Task description — Which lines below hold the word "ShapeletTransformClassifier"? Copy all of them.

Task material —
+++

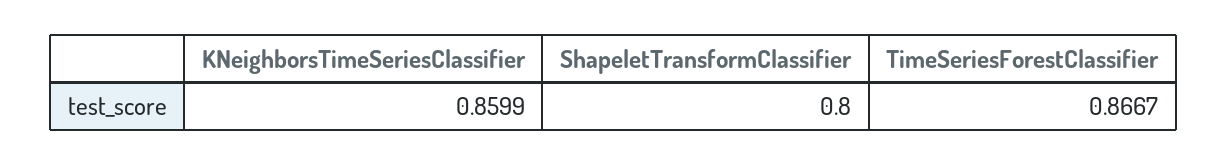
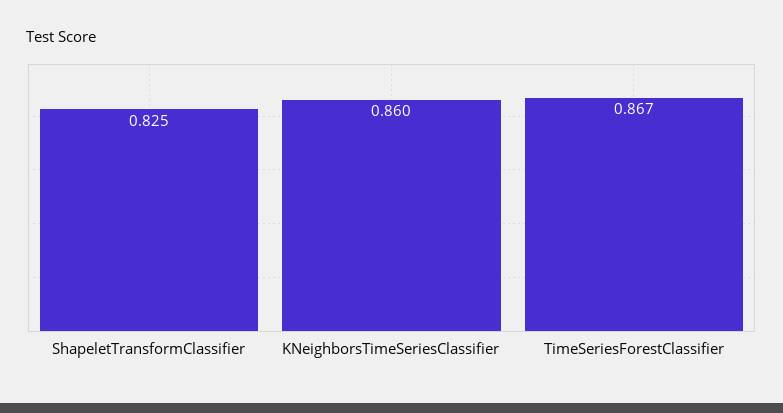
  {
    "KNeighborsTimeSeriesClassifier": 0.8599,
-   "ShapeletTransformClassifier": 0.8,
+   "ShapeletTransformClassifier": 0.825,
    "TimeSeriesForestClassifier": 0.8667
  }

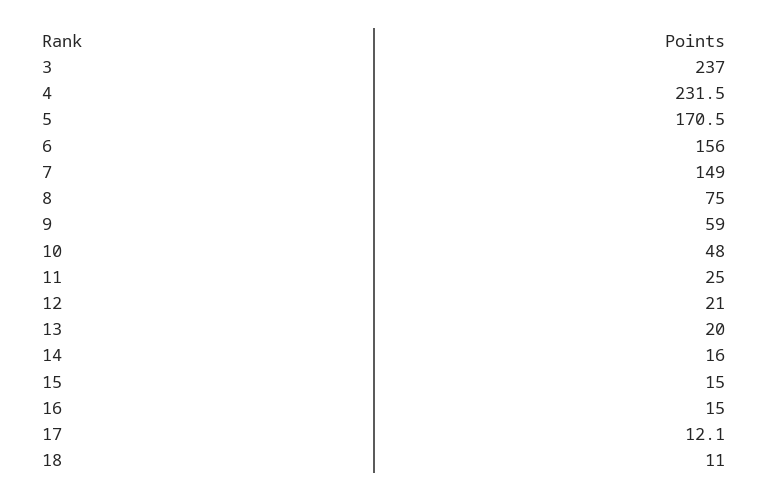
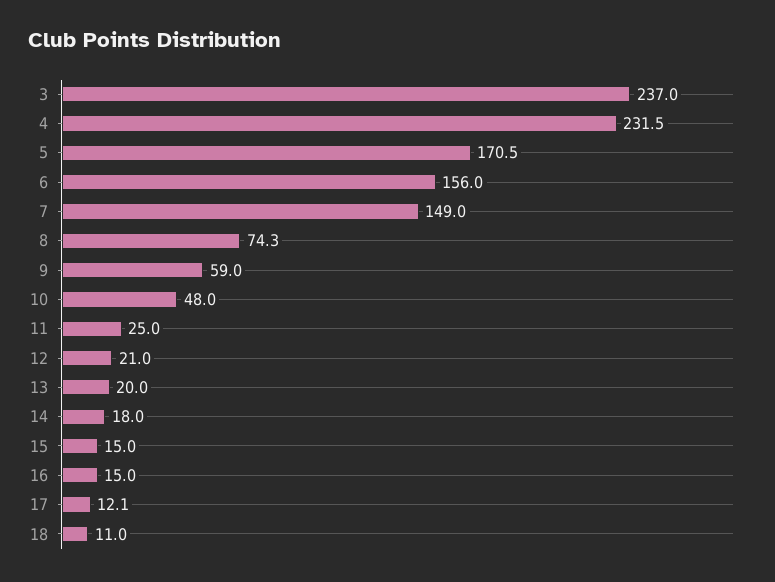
  {
    "3": 237,
    "4": 231.5,
    "5": 170.5,
    "6": 156,
    "7": 149,
-   "8": 75,
+   "8": 74.3,
    "9": 59,
    "10": 48,
    "11": 25,
    "12": 21,
    "13": 20,
-   "14": 16,
+   "14": 18,
    "15": 15,
    "16": 15,
    "17": 12.1,
    "18": 11
  }

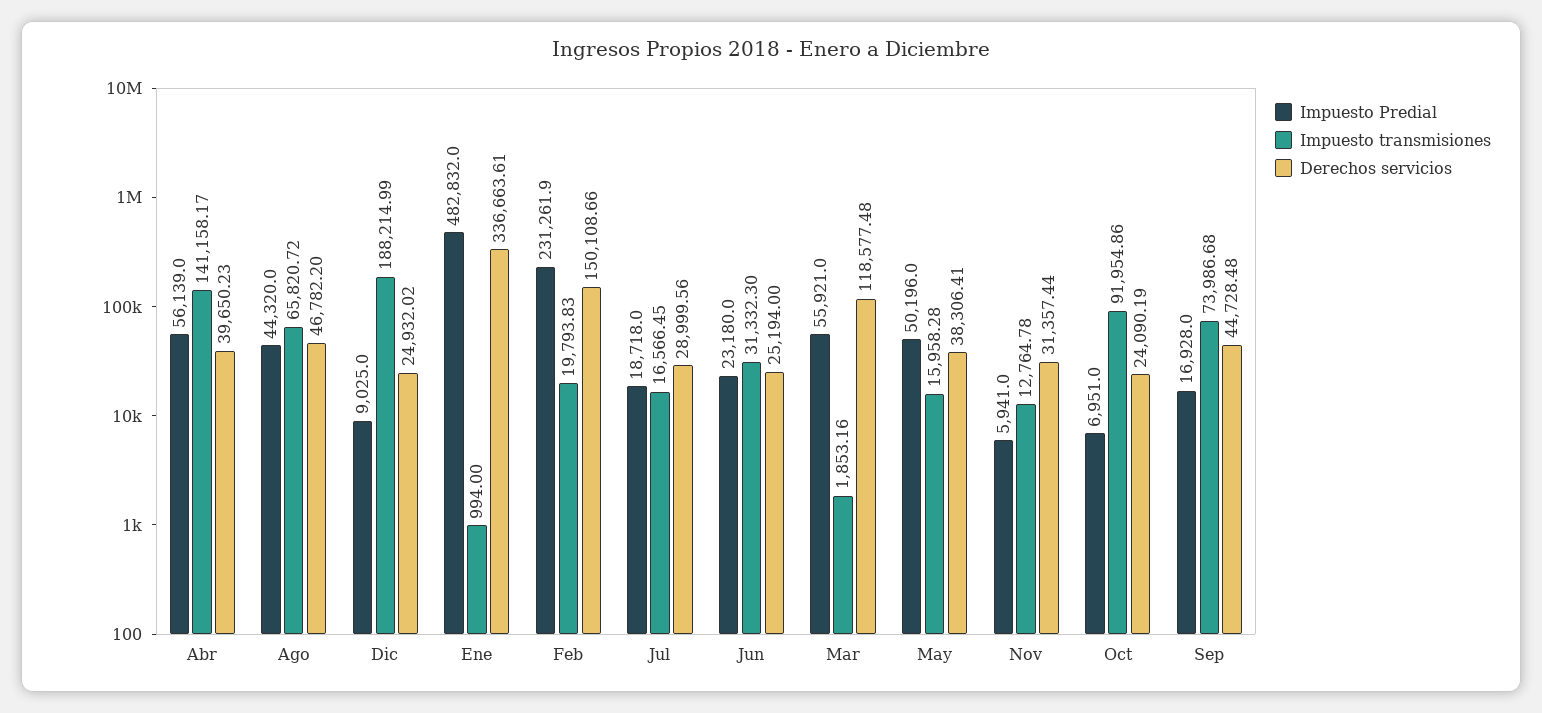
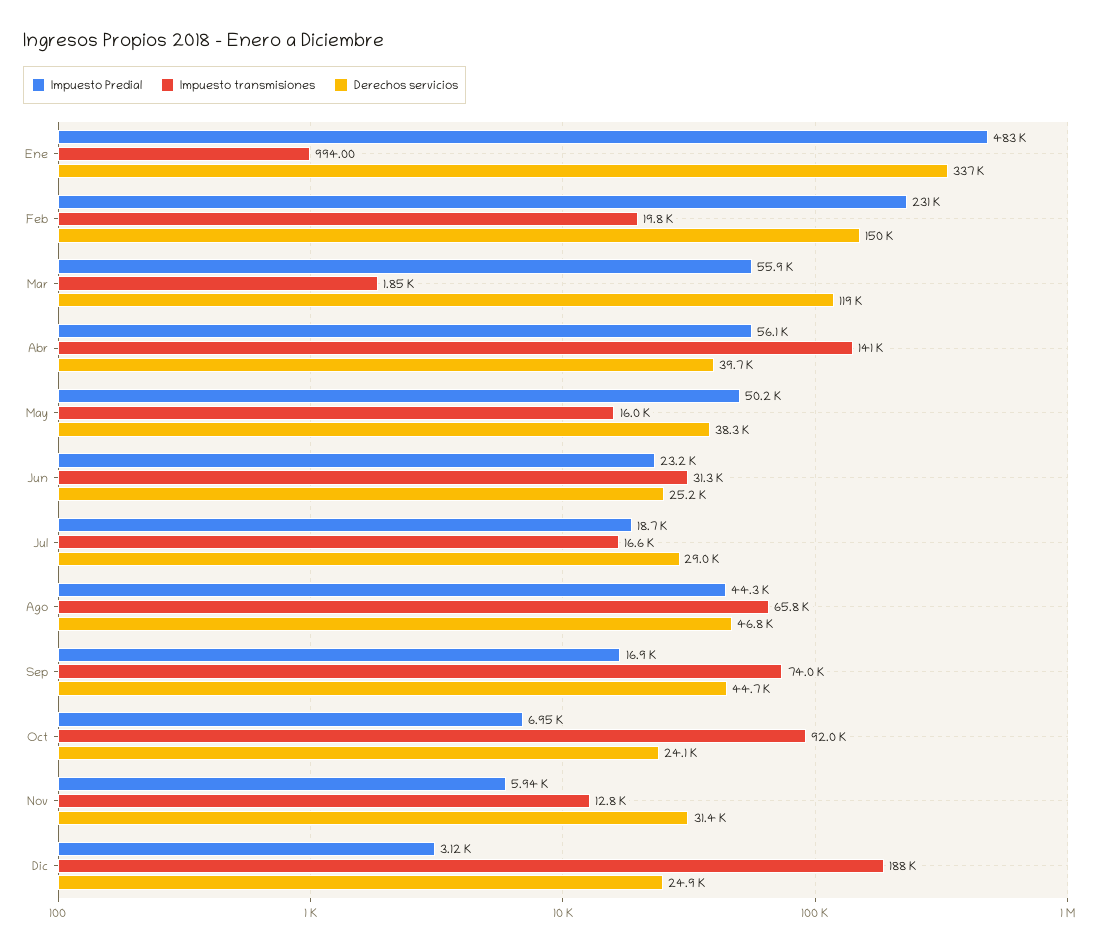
  {
    "Impuesto Predial": {
      "Abr": 56139,
      "Ago": 44320,
-     "Dic": 9025,
+     "Dic": 3120,
      "Ene": 482832,
      "Feb": 231261.9,
      "Jul": 18718,
      "Jun": 23180,
      "Mar": 55921,
      "May": 50196,
      "Nov": 5941,
      "Oct": 6951,
      "Sep": 16928
    },
    "Impuesto transmisiones": {
      "Abr": 141158.17,
      "Ago": 65820.72,
      "Dic": 188214.99,
      "Ene": 994,
      "Feb": 19793.83,
      "Jul": 16566.45,
      "Jun": 31332.3,
      "Mar": 1853.16,
      "May": 15958.28,
      "Nov": 12764.78,
      "Oct": 91954.86,
      "Sep": 73986.68
    },
    "Derechos servicios": {
      "Abr": 39650.23,
      "Ago": 46782.2,
      "Dic": 24932.02,
      "Ene": 336663.61,
      "Feb": 150108.66,
      "Jul": 28999.56,
      "Jun": 25194,
      "Mar": 118577.48,
      "May": 38306.41,
      "Nov": 31357.44,
      "Oct": 24090.19,
      "Sep": 44728.48
    }
  }

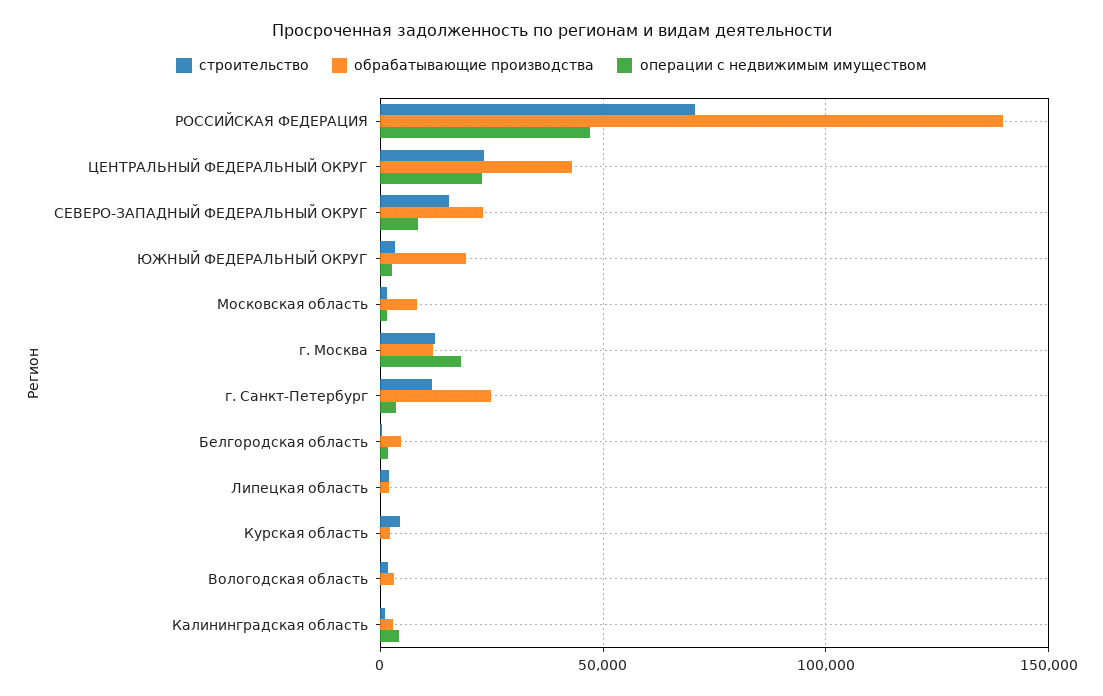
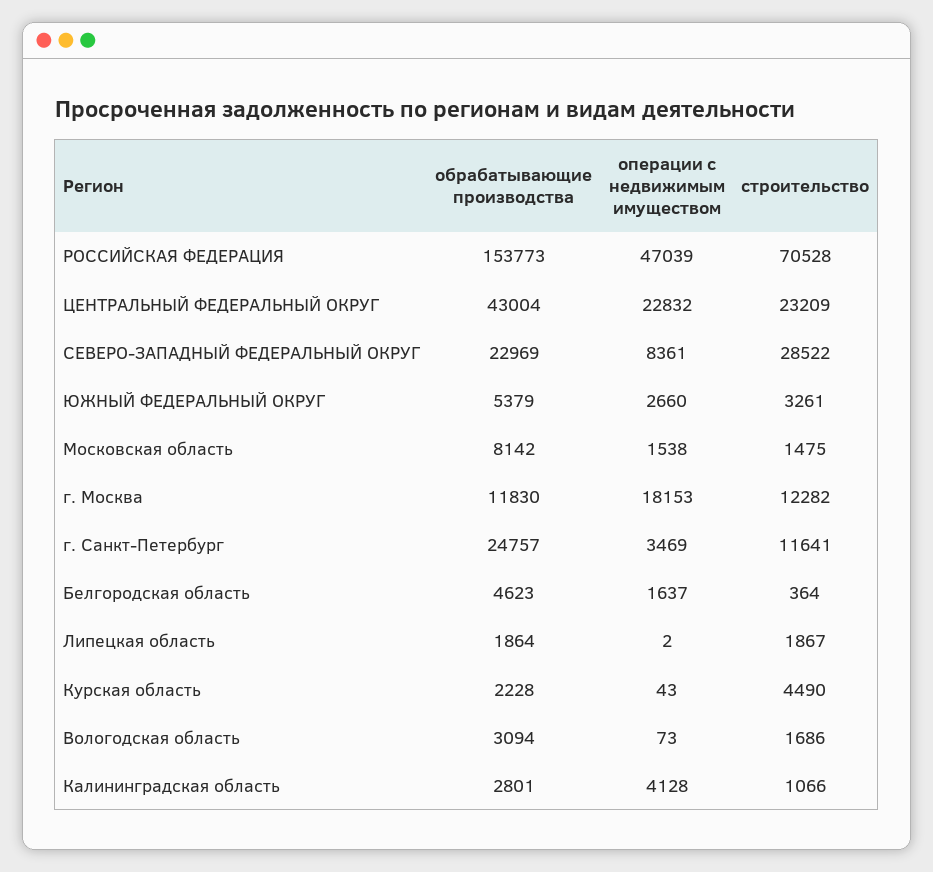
  {
    "строительство": {
      "РОССИЙСКАЯ ФЕДЕРАЦИЯ": 70528,
      "ЦЕНТРАЛЬНЫЙ ФЕДЕРАЛЬНЫЙ ОКРУГ": 23209,
-     "СЕВЕРО-ЗАПАДНЫЙ ФЕДЕРАЛЬНЫЙ ОКРУГ": 15000,
+     "СЕВЕРО-ЗАПАДНЫЙ ФЕДЕРАЛЬНЫЙ ОКРУГ": 28522,
      "ЮЖНЫЙ ФЕДЕРАЛЬНЫЙ ОКРУГ": 3261,
      "Московская область": 1475,
      "г. Москва": 12282,
      "г. Санкт-Петербург": 11641,
      "Белгородская область": 364,
      "Липецкая область": 1867,
      "Курская область": 4490,
      "Вологодская область": 1686,
      "Калининградская область": 1066
    },
    "обрабатывающие производства": {
-     "РОССИЙСКАЯ ФЕДЕРАЦИЯ": 140000,
+     "РОССИЙСКАЯ ФЕДЕРАЦИЯ": 153773,
      "ЦЕНТРАЛЬНЫЙ ФЕДЕРАЛЬНЫЙ ОКРУГ": 43004,
      "СЕВЕРО-ЗАПАДНЫЙ ФЕДЕРАЛЬНЫЙ ОКРУГ": 22969,
-     "ЮЖНЫЙ ФЕДЕРАЛЬНЫЙ ОКРУГ": 20000,
+     "ЮЖНЫЙ ФЕДЕРАЛЬНЫЙ ОКРУГ": 5379,
      "Московская область": 8142,
      "г. Москва": 11830,
      "г. Санкт-Петербург": 24757,
      "Белгородская область": 4623,
      "Липецкая область": 1864,
      "Курская область": 2228,
      "Вологодская область": 3094,
      "Калининградская область": 2801
    },
    "операции с недвижимым имуществом": {
      "РОССИЙСКАЯ ФЕДЕРАЦИЯ": 47039,
      "ЦЕНТРАЛЬНЫЙ ФЕДЕРАЛЬНЫЙ ОКРУГ": 22832,
      "СЕВЕРО-ЗАПАДНЫЙ ФЕДЕРАЛЬНЫЙ ОКРУГ": 8361,
      "ЮЖНЫЙ ФЕДЕРАЛЬНЫЙ ОКРУГ": 2660,
      "Московская область": 1538,
      "г. Москва": 18153,
      "г. Санкт-Петербург": 3469,
      "Белгородская область": 1637,
      "Липецкая область": 2,
      "Курская область": 43,
      "Вологодская область": 73,
      "Калининградская область": 4128
    }
  }

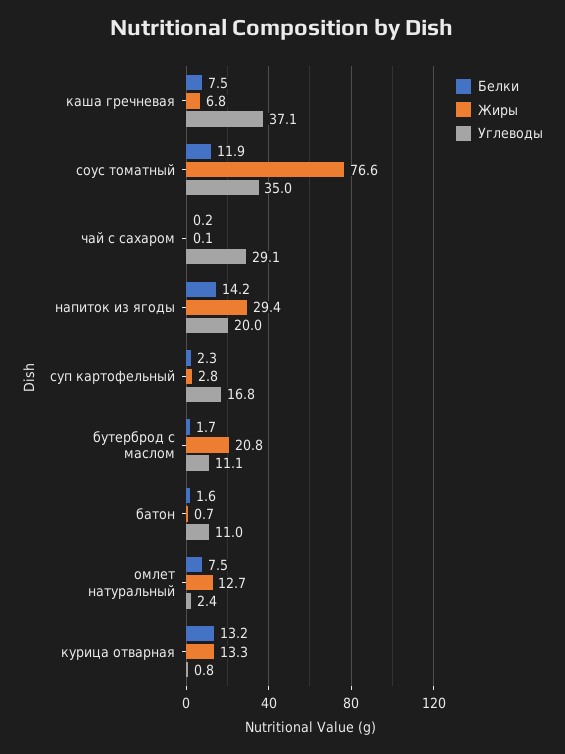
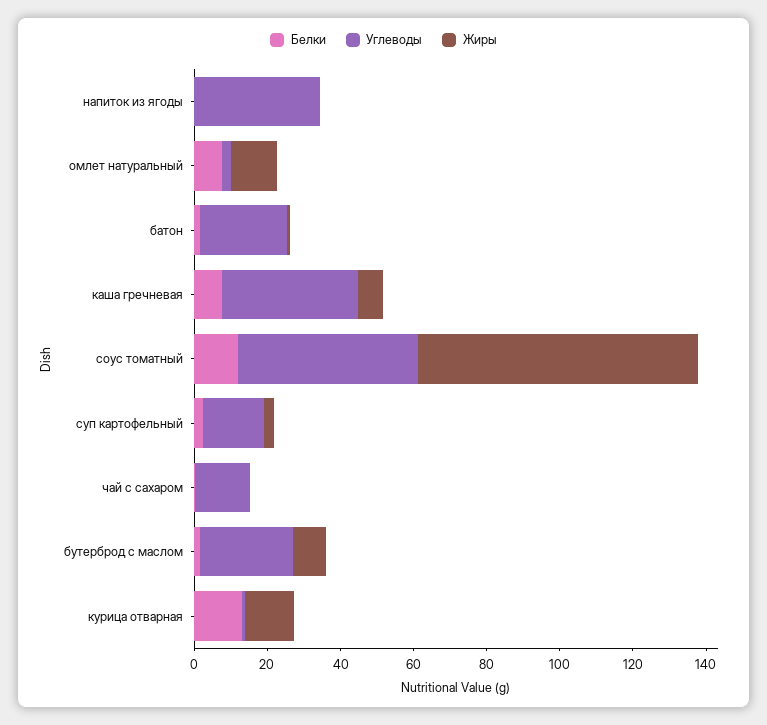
  {
    "Белки": {
      "каша гречневая": 7.5,
      "соус томатный": 11.9,
      "чай с сахаром": 0.2,
-     "напиток из ягоды": 14.2,
+     "напиток из ягоды": 0,
      "суп картофельный": 2.3,
      "бутерброд с маслом": 1.7,
      "батон": 1.6,
      "омлет натуральный": 7.5,
      "курица отварная": 13.2
    },
    "Жиры": {
      "каша гречневая": 6.8,
      "соус томатный": 76.6,
      "чай с сахаром": 0.1,
-     "напиток из ягоды": 29.4,
+     "напиток из ягоды": 0,
      "суп картофельный": 2.8,
-     "бутерброд с маслом": 20.8,
+     "бутерброд с маслом": 10,
      "батон": 0.7,
      "омлет натуральный": 12.7,
      "курица отварная": 13.3
    },
    "Углеводы": {
      "каша гречневая": 37.1,
-     "соус томатный": 35,
+     "соус томатный": 50,
-     "чай с сахаром": 29.1,
+     "чай с сахаром": 15,
-     "напиток из ягоды": 20,
+     "напиток из ягоды": 35,
      "суп картофельный": 16.8,
-     "бутерброд с маслом": 11.1,
+     "бутерброд с маслом": 25,
-     "батон": 11,
+     "батон": 25,
      "омлет натуральный": 2.4,
      "курица отварная": 0.8
    }
  }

+++

Result of the exercise —
-   "ShapeletTransformClassifier": 0.8,
+   "ShapeletTransformClassifier": 0.825,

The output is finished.